Each line below from the line with "left eye: (387, 410)" to the line with "left eye: (359, 75)" must be copied exactly, including those two, and no picture may appear in the copy.

:::::

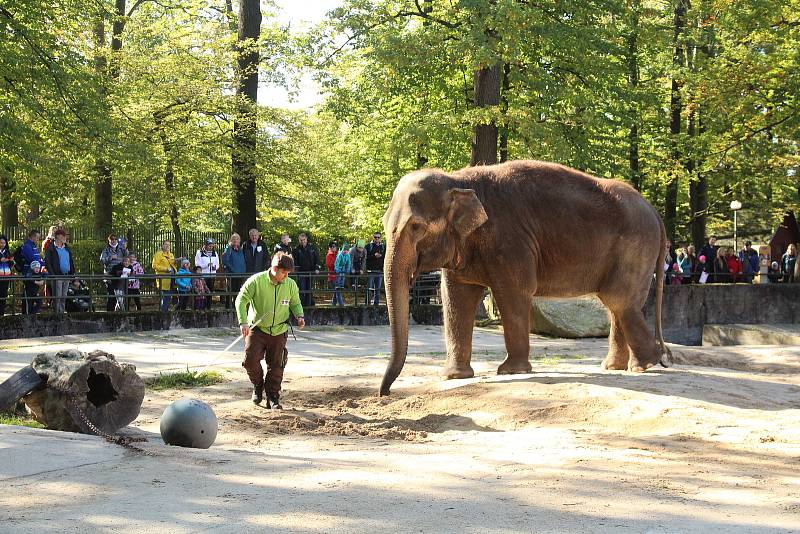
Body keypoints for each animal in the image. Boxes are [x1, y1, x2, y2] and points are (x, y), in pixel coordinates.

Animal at [380, 159, 668, 398]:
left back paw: (645, 365)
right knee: (616, 305)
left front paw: (511, 371)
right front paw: (453, 376)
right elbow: (456, 298)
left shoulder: (511, 241)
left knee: (619, 300)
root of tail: (655, 212)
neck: (458, 180)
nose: (385, 393)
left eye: (416, 227)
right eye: (383, 223)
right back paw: (614, 367)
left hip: (636, 247)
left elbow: (513, 292)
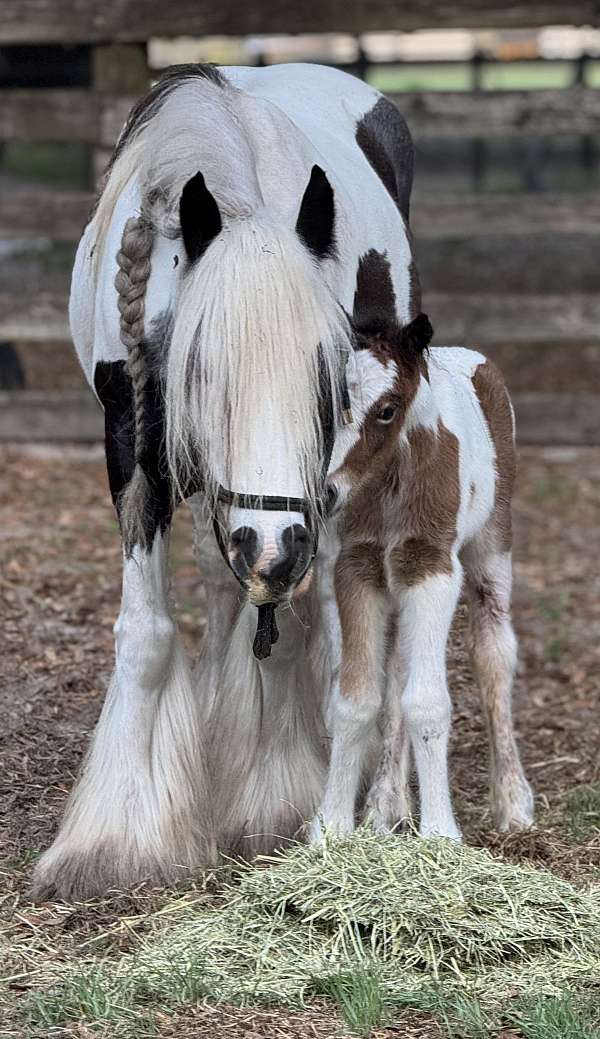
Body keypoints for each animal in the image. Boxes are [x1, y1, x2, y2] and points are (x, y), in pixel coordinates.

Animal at [32, 62, 422, 900]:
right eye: (201, 368)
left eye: (328, 374)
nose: (273, 547)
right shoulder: (133, 450)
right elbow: (149, 633)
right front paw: (115, 843)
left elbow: (287, 631)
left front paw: (271, 800)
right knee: (219, 581)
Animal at [312, 297, 534, 843]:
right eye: (327, 402)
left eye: (387, 410)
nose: (324, 494)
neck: (391, 486)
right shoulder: (358, 568)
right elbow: (356, 701)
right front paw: (331, 830)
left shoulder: (432, 569)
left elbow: (429, 703)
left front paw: (440, 835)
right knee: (398, 669)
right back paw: (385, 807)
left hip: (491, 548)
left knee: (494, 652)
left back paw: (513, 804)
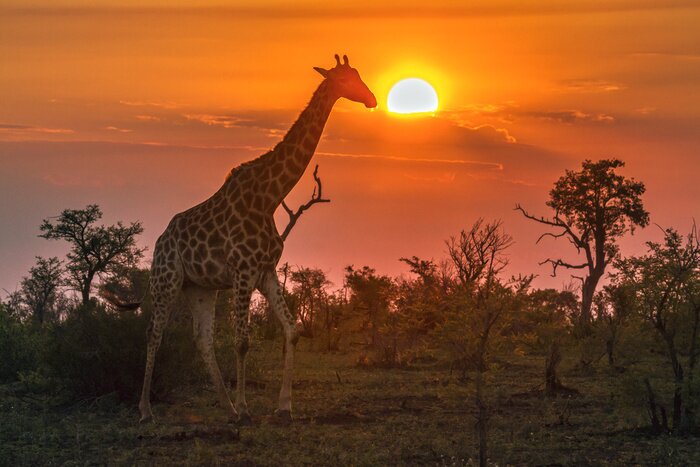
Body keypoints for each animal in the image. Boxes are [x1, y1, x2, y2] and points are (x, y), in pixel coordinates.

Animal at [134, 54, 376, 424]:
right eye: (346, 80)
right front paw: (248, 408)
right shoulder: (243, 271)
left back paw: (227, 407)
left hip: (200, 287)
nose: (372, 99)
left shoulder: (266, 271)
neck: (269, 197)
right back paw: (147, 410)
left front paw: (284, 406)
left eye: (359, 75)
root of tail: (161, 240)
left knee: (202, 339)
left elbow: (292, 330)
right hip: (167, 279)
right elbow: (243, 341)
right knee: (154, 333)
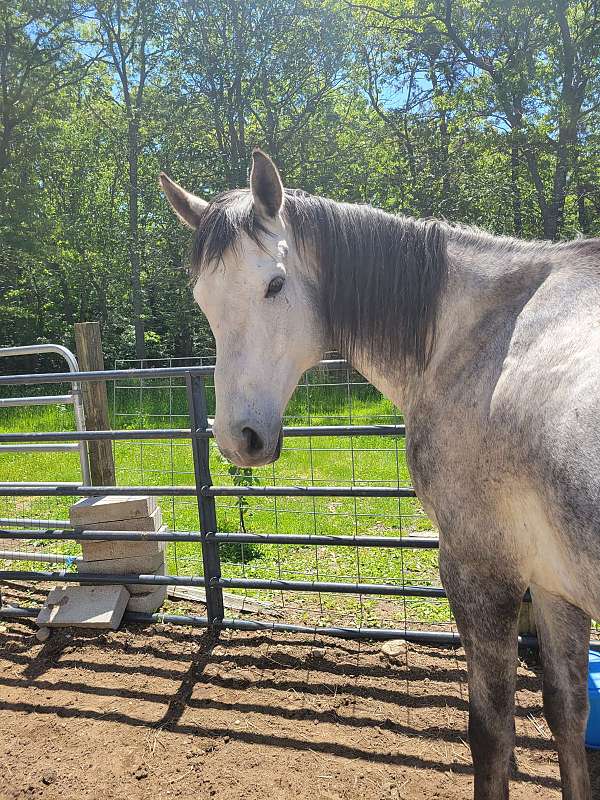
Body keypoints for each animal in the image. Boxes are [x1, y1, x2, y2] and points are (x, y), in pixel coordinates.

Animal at [160, 149, 600, 799]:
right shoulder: (552, 582)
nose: (239, 438)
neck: (477, 332)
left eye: (274, 283)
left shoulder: (482, 574)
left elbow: (491, 733)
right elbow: (566, 716)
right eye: (202, 298)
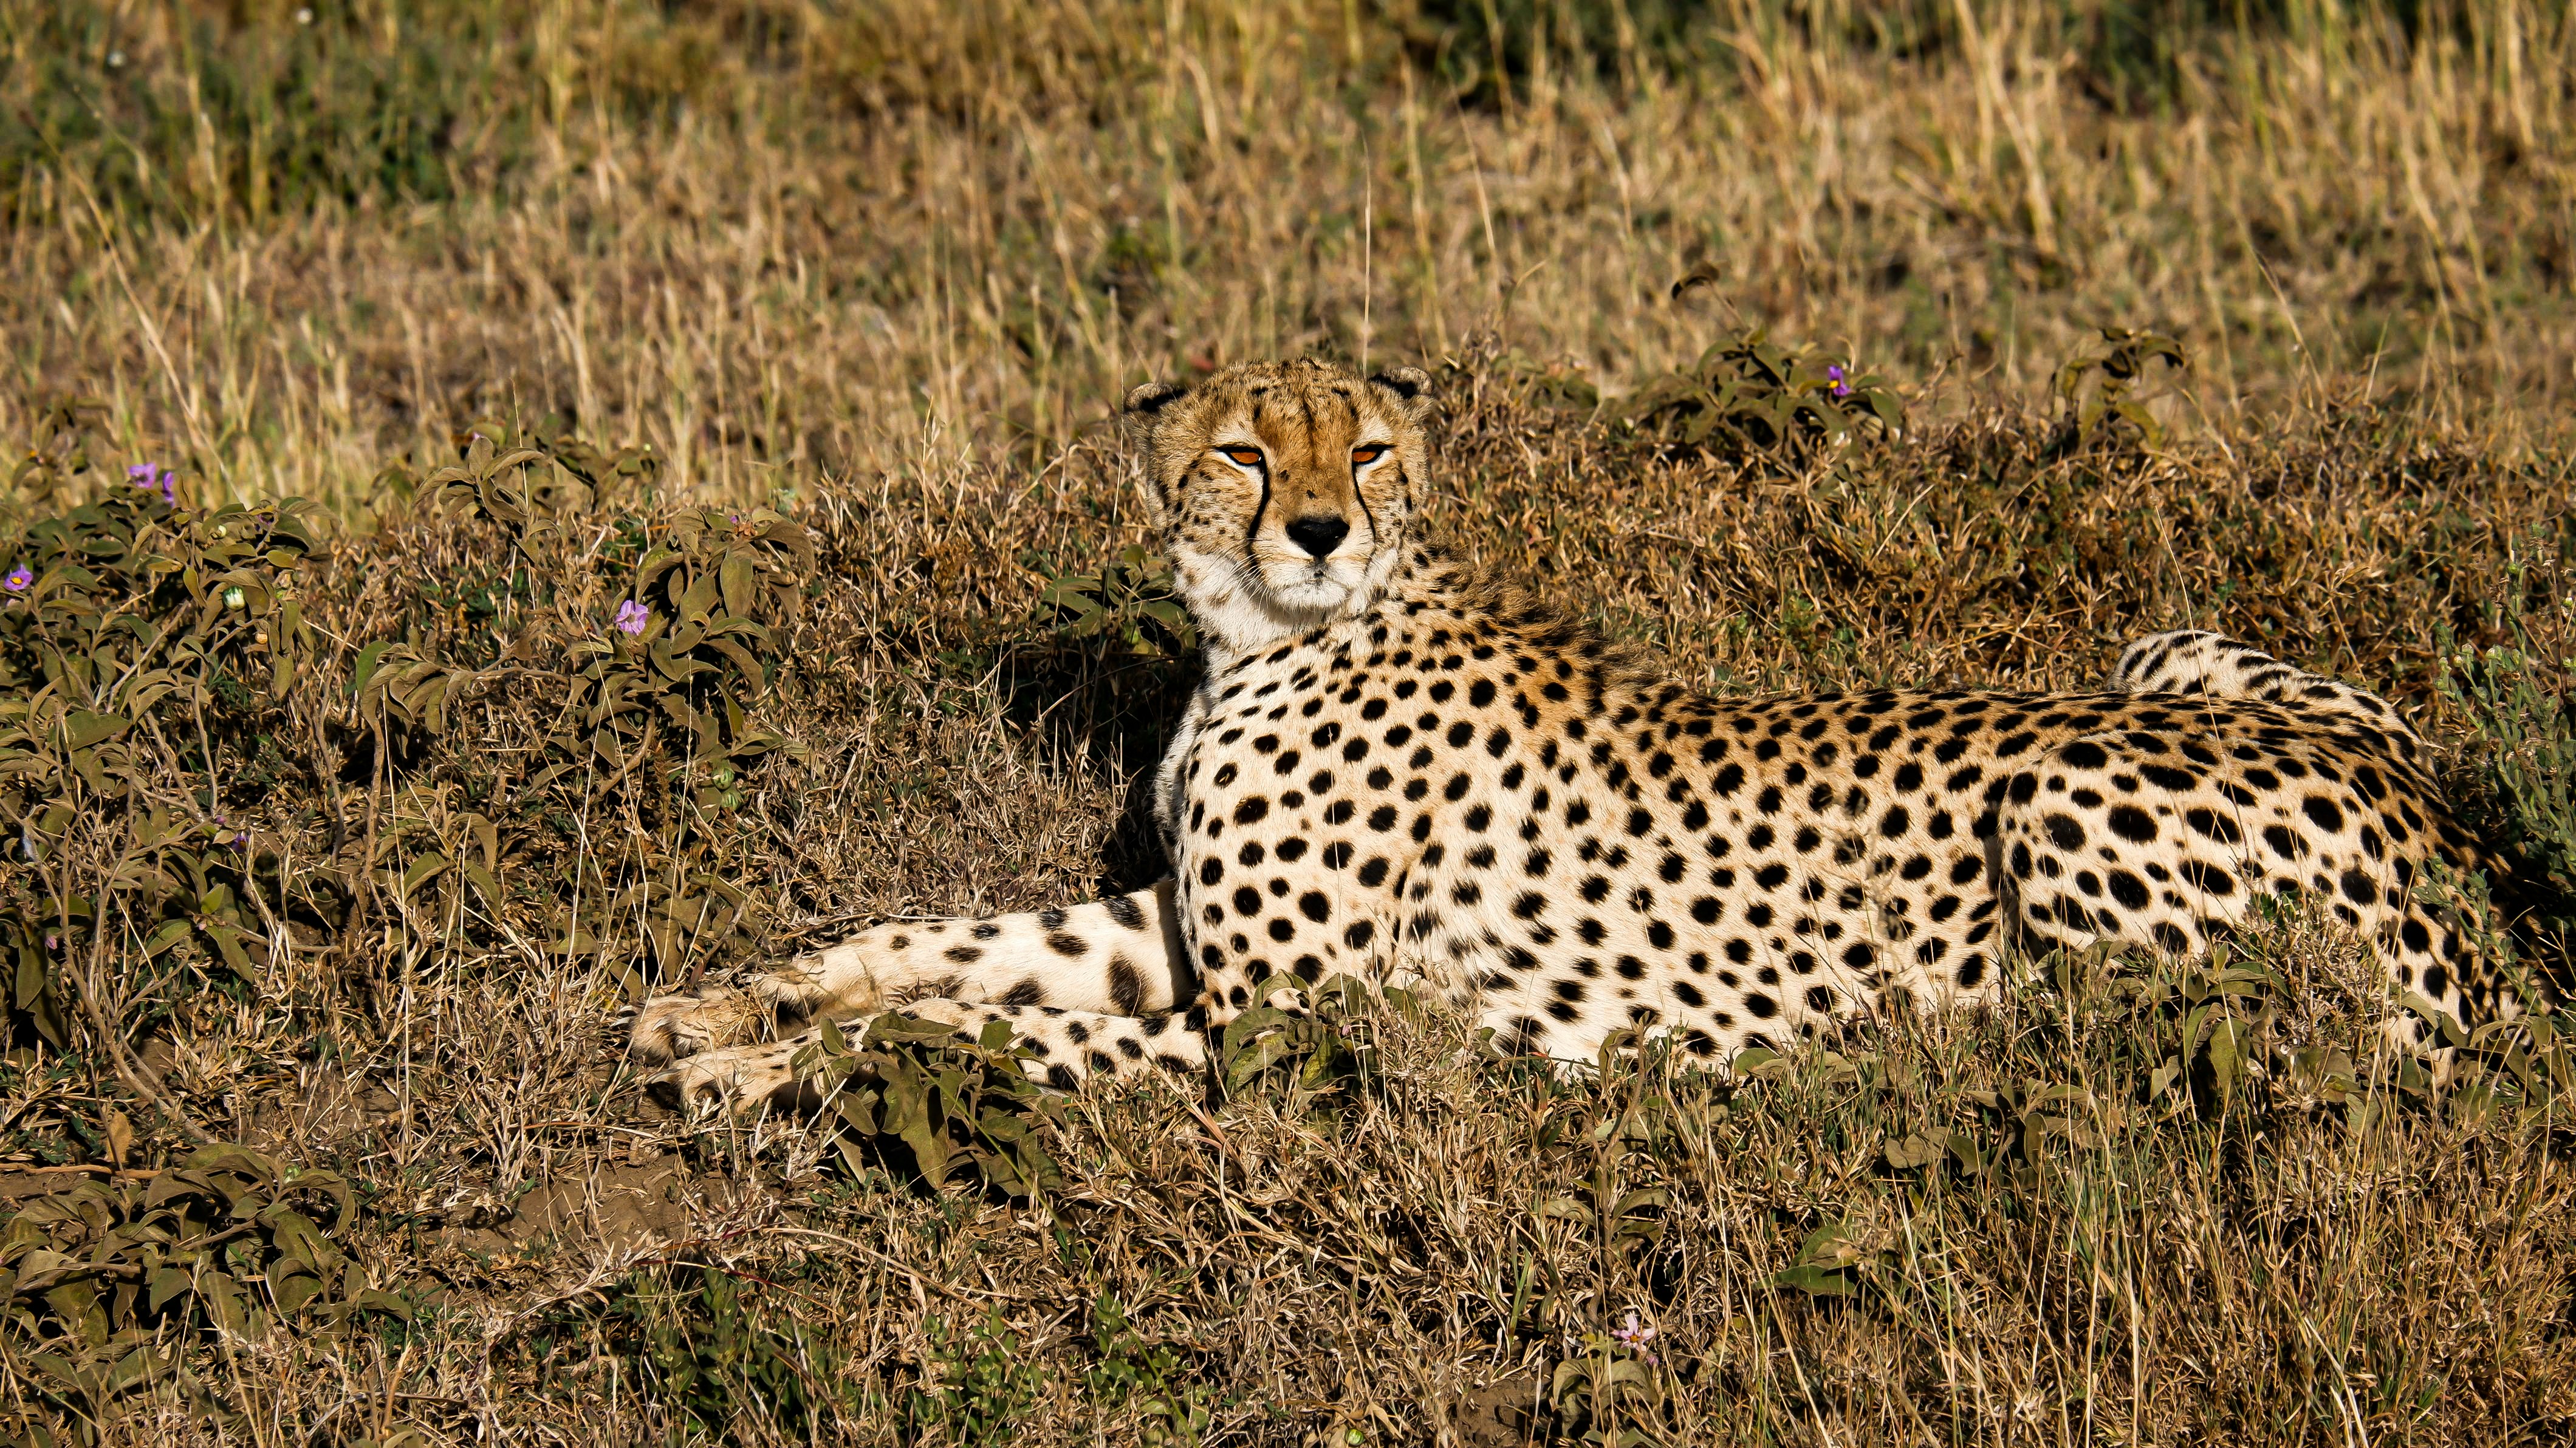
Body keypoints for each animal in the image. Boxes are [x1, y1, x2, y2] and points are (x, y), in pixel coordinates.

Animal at [628, 356, 2518, 1109]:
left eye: (1366, 450)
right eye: (1243, 451)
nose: (1316, 527)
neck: (1263, 642)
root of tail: (2448, 833)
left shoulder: (1300, 1033)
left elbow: (975, 1034)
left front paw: (757, 1073)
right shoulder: (1166, 936)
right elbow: (930, 942)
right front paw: (721, 1006)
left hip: (2061, 799)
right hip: (2170, 640)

:::::

→ RESULT BELOW:
left eye: (387, 410)
nose: (324, 494)
neck: (391, 486)
right shoulder: (358, 568)
right elbow: (356, 701)
right front paw: (331, 830)
left shoulder: (432, 569)
left elbow: (429, 703)
left front paw: (440, 835)
right knee: (398, 669)
right back paw: (385, 807)
left hip: (491, 548)
left knee: (494, 652)
left back paw: (513, 804)
Body keypoints for each animal in the image. Boxes are [x1, y1, x2, y2] and points are (x, y), in pixel coordinates.

Animal at [134, 54, 376, 424]:
right eye: (346, 80)
right front paw: (248, 408)
right shoulder: (243, 271)
left back paw: (227, 407)
left hip: (200, 287)
nose: (372, 99)
left shoulder: (266, 271)
neck: (269, 197)
right back paw: (147, 410)
left front paw: (284, 406)
left eye: (359, 75)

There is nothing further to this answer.